Micro CT, photography combine for high-quality digitization of plants, insects

Combining micro-computed tomography (CT) with a photographic approach could improve accuracy and specificity when digitizing natural objects, Japanese researchers have found.

Takashi Ijiri, PhD, and colleagues aren’t pioneers of the mixed approach to digitization—many studies have explored the feasibility of using CT and manual photography in digitizing objects like flowers and insects—but combining the two is a novel idea, the authors wrote in a PLOS ONE study.

“Natural objects, such as insects and plants, have been important targets of digitization because digital formats have various benefits,” Ijiri et al. wrote. “They are deterioration-free, space-efficient and highly accessible. In addition, it is possible to capture and store digital information that is invisible to the naked eye by using various devices, like highly detailed surface textures obtained with microscopy and internal structures captured with x-ray CT.”

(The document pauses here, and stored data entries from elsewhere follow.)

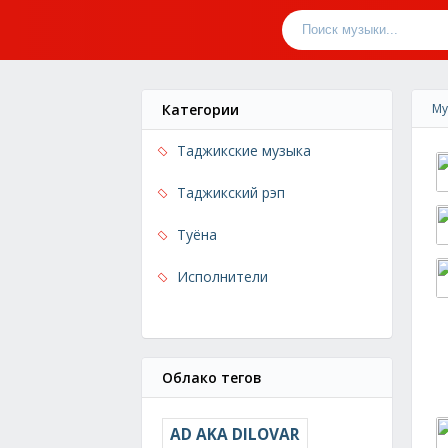
Категории
Му
Таджикские музыка
Таджикский рэп
Туёна
Исполнители
Облако тегов
AD AKA DILOVAR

Both avenues have seen success, the researchers said, but they also both have pitfalls. While the image-based approach has the ability to obtain 3D shapes and textures at the same time, the fact that it relies solely on photos taken from multiple viewpoints means the method is weak when it comes to reconstructing concave or occluded areas. 

Almost oppositely, the CT-based approach reconstructs an organism by segmenting volume measurements obtained through x-ray CT scans but fails to image colors and has a hard time reconstructing surface textures.

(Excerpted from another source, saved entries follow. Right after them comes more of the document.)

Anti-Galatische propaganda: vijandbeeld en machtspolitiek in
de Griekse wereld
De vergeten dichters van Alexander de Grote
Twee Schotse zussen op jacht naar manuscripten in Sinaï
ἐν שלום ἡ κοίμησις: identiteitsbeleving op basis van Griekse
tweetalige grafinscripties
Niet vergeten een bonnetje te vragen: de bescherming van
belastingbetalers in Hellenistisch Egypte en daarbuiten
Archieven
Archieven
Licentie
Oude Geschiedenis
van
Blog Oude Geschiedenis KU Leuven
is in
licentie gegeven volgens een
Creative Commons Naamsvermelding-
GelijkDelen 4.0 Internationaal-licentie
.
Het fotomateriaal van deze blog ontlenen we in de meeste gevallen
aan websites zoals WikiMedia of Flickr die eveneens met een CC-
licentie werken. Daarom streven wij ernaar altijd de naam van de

Ijiri and co-authors said their technique combined both approaches—CT volume was used to generate a base shape, while photographs taken from a multitude of angles helped achieve an accurate surface texture.

“A key idea is camera position estimation,” the authors wrote. “Given a photograph and a 3D model obtained from CT volume, we estimate the camera position of the photograph relative to the 3D model. We then project the photograph onto the 3D model from the found camera position to obtain a texture.”

The researchers also devised techniques for combining a handful of textures obtained from multiple photographs and for synthesizing missing texture regions caused by occlusion. They proved their method successful in digitization tests of small natural organisms.

“We illustrated the feasibility of the presented technique by adopting it to flowers, insects and mushrooms to create 3D textured models of them,” Ijiri and colleagues said. “Our ongoing future work is to automate the process completely.”